Kontrollü içerik
Çok acayip günlerden geçiyoruz sevgili okur, farkındasın. Ve anne babalar olarak çocuklarımızı endişelere gark etmeden bu dönemi geçirmek çok da kolay değil.
Geçen 10 ay gösterdi ki gençler sandığımız gibi bilgisayar başında yaşayan beyni elektrize olmus, paralize canlılar değilmiş. Senden benden iyilermiş hatta değil mi?
Bir de bunların yeni sürümünü düşünün! Yani bizim doğurduklarımız. Çok daha ilerde, çok daha hızlı ve çok zekiler. Dolayısıyla şu “çocuk o anlamaz” kalıbını bir kenara koyalım. Anlıyorlar.

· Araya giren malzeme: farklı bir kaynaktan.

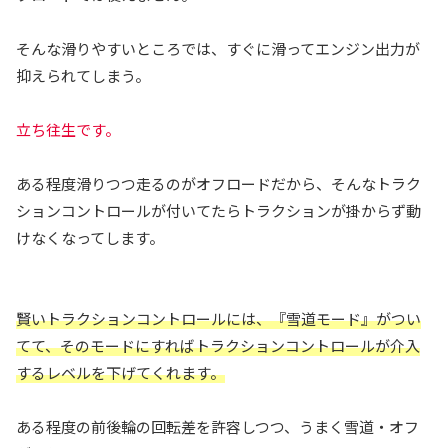
そんな滑りやすいところでは、すぐに滑ってエンジン出力が
抑えられてしまう。
立ち往生です。
ある程度滑りつつ走るのがオフロードだから、そんなトラク
ションコントロールが付いてたらトラクションが掛からず動
けなくなってします。
賢いトラクションコントロールには、『雪道モード』がつい
てて、そのモードにすればトラクションコントロールが介入
するレベルを下げてくれます。
ある程度の前後輪の回転差を許容しつつ、うまく雪道・オフ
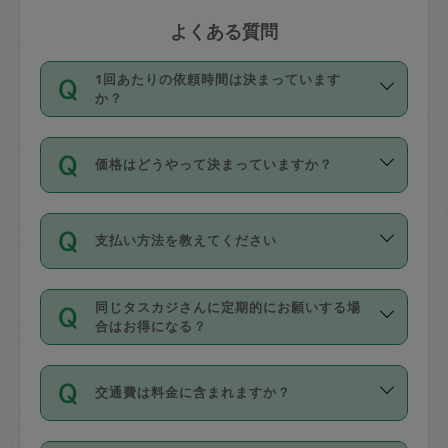
よくある質問
1回あたりの依頼時間は決まっています
か？
依頼1回につき3時間固定です。3時間を
価格はどうやって決まっていますか？
超えて依頼したい場合は、延長機能をご
利用ください。機能をご利用いただくに
11種類の価格帯の中からタスカジさん自
は、タスカジさんに事前に相談し、合意
支払い方法を教えてください
身が価格を選んで設定しています。
の上事前申請することが必要です。な
タスカジさんの価格設定には最初は制限
お、3時間を下回っても、値引き等はござ
お支払方法はクレジットカード（Visa／
があり、レビュー件数、レビューの平均
いません。
同じタスカジさんに定期的にお願いする場
Master／JCB／AMERICAN EXPRESS／
値、などで除々に設定可能な最高額が上
合はお得になる？
Diners Club）のみとなります。
がっていく仕組みになっています。
依頼には「スポット」と「定期（毎週｜
カード情報のご登録は、依頼リクエスト
交通費は料金に含まれますか？
隔週）」があり、「定期」の依頼は「ス
を行う際にご入力ください。プロフィー
ポット」よりお得な料金でご利用できま
ル登録時にはご入力いただかなくても大
交通費は依頼料金とは別途発生し、依頼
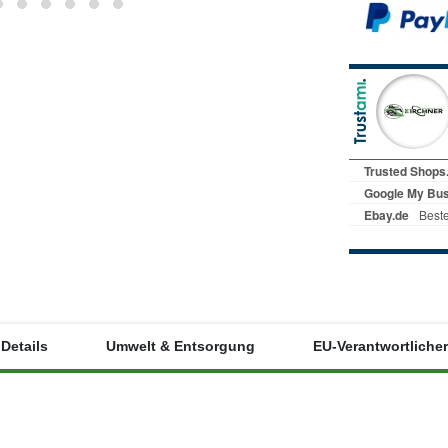
Details
Umwelt & Entsorgung
EU-Verantwortlicher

Peki içinden geçtiğimiz şu acayip günlerde çocuklarımıza sunduğumuz içeriği nasıl yöneticez konu bu.
Mesela benim çok fazla endişem var. Fakat bunları oğlumun yanında konuşup tartışmıyoruz kocamla. Çünkü aklını dersleri dışında şeylerle doldurmak istemiyorum.
Ne olduğunun farkında ve neyle uğraştığımızın. İçeriği saklamak olanaksız ki onlar zaten ellerindeki tabletlerden her şeye ulaşabiliyorlar. Dolayısıyla aklına takılan şeyler var. Sorduğu soruları makul anlatımlarla cevaplıyorum. Fazla detaya girmiyorum.

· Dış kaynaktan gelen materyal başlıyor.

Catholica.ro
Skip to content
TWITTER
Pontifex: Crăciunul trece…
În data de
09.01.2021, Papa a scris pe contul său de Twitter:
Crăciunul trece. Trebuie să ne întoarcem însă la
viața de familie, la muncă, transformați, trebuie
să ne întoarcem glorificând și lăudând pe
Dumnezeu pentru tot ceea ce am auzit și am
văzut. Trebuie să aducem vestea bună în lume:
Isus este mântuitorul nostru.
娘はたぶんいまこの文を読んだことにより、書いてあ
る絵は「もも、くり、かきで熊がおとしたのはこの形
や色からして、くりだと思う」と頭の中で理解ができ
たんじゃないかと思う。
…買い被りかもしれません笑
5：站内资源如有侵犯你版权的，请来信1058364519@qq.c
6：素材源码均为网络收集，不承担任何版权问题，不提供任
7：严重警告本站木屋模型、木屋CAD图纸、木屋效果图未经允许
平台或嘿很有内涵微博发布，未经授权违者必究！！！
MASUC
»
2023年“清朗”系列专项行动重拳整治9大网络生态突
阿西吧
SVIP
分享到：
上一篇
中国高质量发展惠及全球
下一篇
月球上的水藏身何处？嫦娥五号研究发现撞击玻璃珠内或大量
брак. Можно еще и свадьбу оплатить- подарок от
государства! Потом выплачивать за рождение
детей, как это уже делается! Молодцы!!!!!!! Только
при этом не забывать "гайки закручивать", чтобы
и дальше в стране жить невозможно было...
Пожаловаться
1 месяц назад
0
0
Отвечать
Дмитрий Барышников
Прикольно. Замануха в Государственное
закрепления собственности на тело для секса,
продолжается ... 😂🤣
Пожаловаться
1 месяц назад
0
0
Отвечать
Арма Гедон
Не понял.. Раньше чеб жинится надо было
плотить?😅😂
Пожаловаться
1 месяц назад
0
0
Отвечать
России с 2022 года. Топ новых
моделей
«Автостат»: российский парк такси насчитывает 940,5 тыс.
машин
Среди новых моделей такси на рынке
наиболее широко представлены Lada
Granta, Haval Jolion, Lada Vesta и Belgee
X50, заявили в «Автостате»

Ne kadar zeki olurlarsa olsunlar onlara dair kuşku etmememiz gereken bir şey var. Bütün çocuklar mutlu olmak ister, kendini güvende hissetmek ister. Dolayısıyla oğlumun güven duygusunu zedelemeyecek sınırda tutuyorum durumu.
Demek istediğim şu;
Çok acayip günlerden geçiyoruz evet. Ancak sanırım çocukları paylaştığımız içerikten biraz uzak tutmamız lazım. Tamamen değil, biraz.
Misal benim oğlumun arkadaşları arasında bir partinin seçim aracı geçerken bağırıp küfür edenler var. Bunlar daha 11 yaşında…

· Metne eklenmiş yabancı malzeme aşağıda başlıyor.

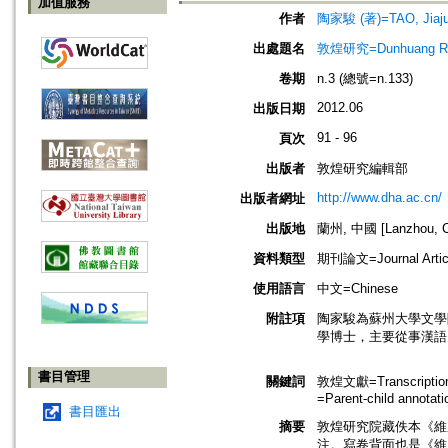
加值服務
作者
陶家駿 (著)=TAO, Jiajun
出處題名
敦煌研究=Dunhuang Re
卷期
n.3 (總號=n.133)
2012.06
出版日期
91 - 96
頁次
出版者
敦煌研究編輯部
http://www.dha.ac.cn/
出版者網址
出版地
蘭州, 中國 [Lanzhou, C
資料類型
期刊論文=Journal Artic
使用語言
中文=Chinese
附註項
陶家駿為蘇州大學文學
學博士，主要從事漢語
書目管理
關鍵詞
敦煌文獻=Transcription 
=Parent-child annotati
書目匯出
摘要
敦煌研究院藏佚本《維
注。寫卷背面也是《維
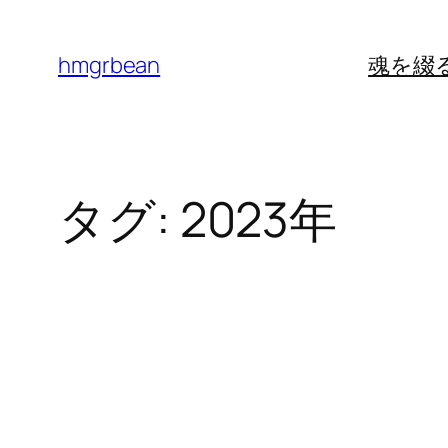
内
容
hmgrbean
魂を綴
を
ス
キ
ッ
タグ:
2023年
プ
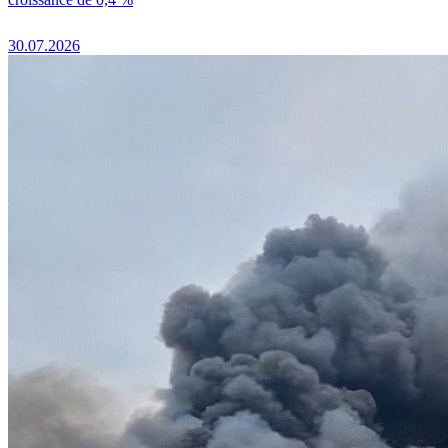
30.07.2026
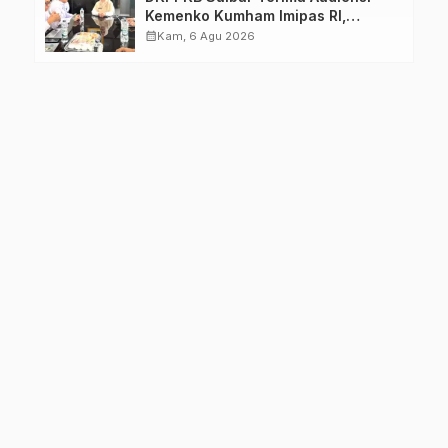
Kemenko Kumham Imipas RI,
Perkuat Pelayanan Kesehatan bagi
calendar_month
Kam, 6 Agu 2026
Kelompok Rentan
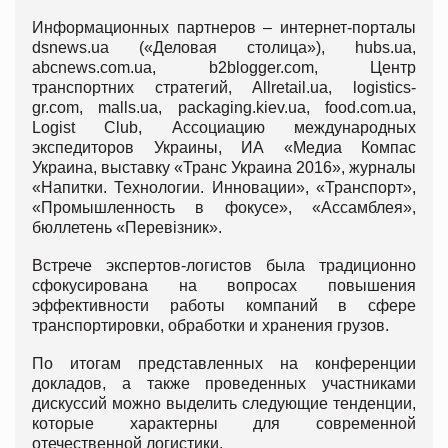
Информационных партнеров – интернет-порталы
dsnews.ua («Деловая столица»), hubs.ua,
abcnews.com.ua, b2blogger.com, Центр
транспортних стратегий, Allretail.ua, logistics-
gr.com, malls.ua, packaging.kiev.ua, food.com.ua,
Logist Club, Ассоциацию международных
экспедиторов Украины, ИА «Медиа Компас
Украина, выставку «Транс Украина 2016», журналы
«Напитки. Технологии. Инновации», «Транспорт»,
«Промышленность в фокусе», «Ассамблея»,
бюллетень «Перевізник».
Встрече экспертов-логистов была традиционно
сфокусирована на вопросах повышения
эффективности работы компаний в сфере
транспортировки, обработки и хранения грузов.
По итогам представленных на конференции
докладов, а также проведенных участниками
дискуссий можно выделить следующие тенденции,
которые характерны для современной
отечественной логистики.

Kontrolsüz içerik güç değildir.
Ve küçücük çocukları bu kadar ağır bilgi bombardımanı altında bırakıp, en mutlu olmaları gereken zamanlarda böyle bir öfkeyle doldurmaya hiç gerek yok.
Hayat onları zaten yıpratacak. Büyüyecekler ve yorulacaklar.
Bırakalım şimdi çocukluklarının tadını çıkarsın.